The Australian dollar fell on Thursday after a softer-than-expected jobs report kept alive the risk of an interest rate cut next month.

Australia's labour market shed 5,500 jobs in December, missing forecasts for a flat outcome. The jobless rate nudged up to 5.4 per cent from 5.3 per cent as expected.

The Aussie lost about 0.6 per cent and dipped below $US1.0500 for the first time in a week, pulling back from a session high of $US1.0577. Traders said stop-loss selling kicked in following a break below $US1.0530/20. It last stood at $US1.0510.

Against the yen, it suffered a bigger loss, sliding 0.8 per cent to 92.62 yen, pulling further away from four-year highs of 94.65 set Tuesday.

Interbank futures showed a one-in-three chance of a cut to the 3.0 per cent cash rate at the Reserve Bank of Australia's (RBA) next policy meeting on February 5, while swap rates imply an eventual move to a historically low 2.5 per cent this year.

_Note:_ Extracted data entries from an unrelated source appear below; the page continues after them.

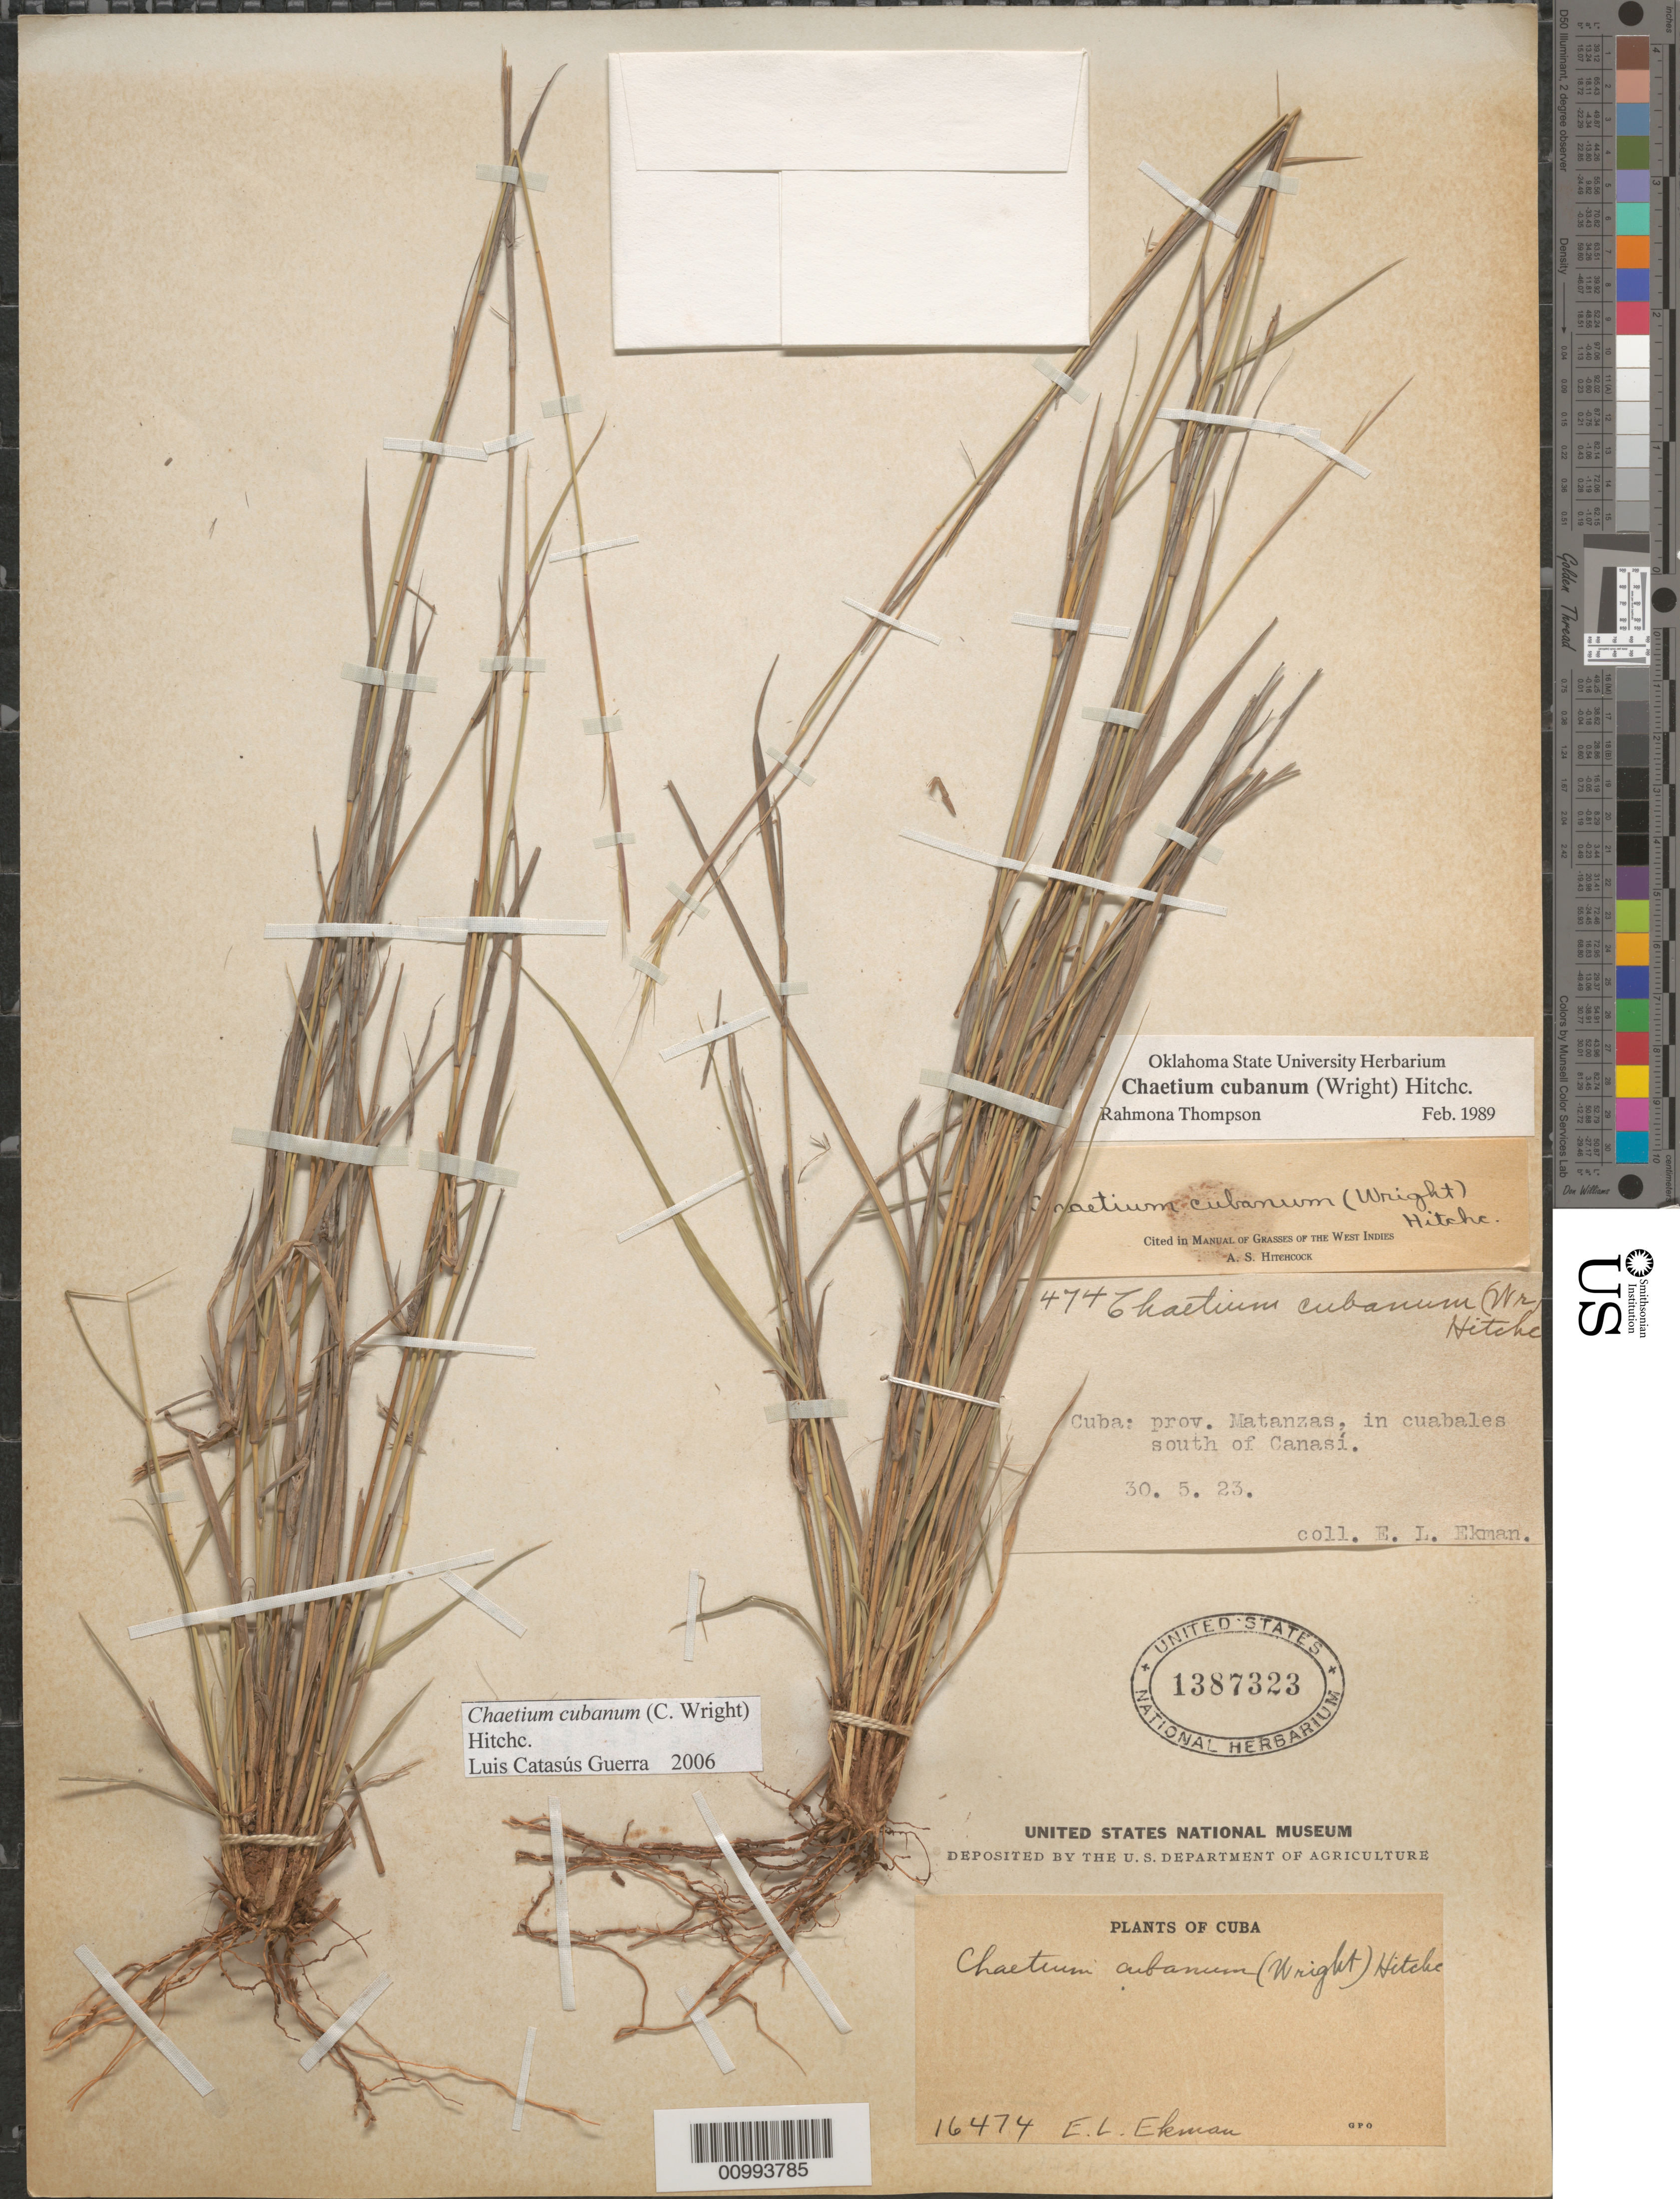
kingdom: Plantae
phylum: Tracheophyta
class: Liliopsida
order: Poales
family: Poaceae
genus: Chaetium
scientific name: Chaetium cubanum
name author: (C. Wright) Hitchc.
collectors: E. L. Ekman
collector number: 16474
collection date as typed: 30 May 1923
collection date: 1923-05-30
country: Cuba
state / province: Matanzas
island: Cuba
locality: south Canasi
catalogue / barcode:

"The RBA will find it hard to resist further cuts in the cash rate as the unemployment rate continues to rise," said Spiros Papadopoulos, senior economist markets at National Australia Bank.

Despite the fall, the Aussie remained within easy reach of a four-month peak around $US1.0600 set last week. Initial support is found near $US1.0500, a level representing the 38.2 per cent retracement of its Dec. 26-Jan 10 rally. Major resistance is seen around $US1.0600.

Australian bond futures also chalked up modest gains, with the three-year contract up 0.06 points at 97.300 and the 10-year contract 0.055 points higher at 96.720.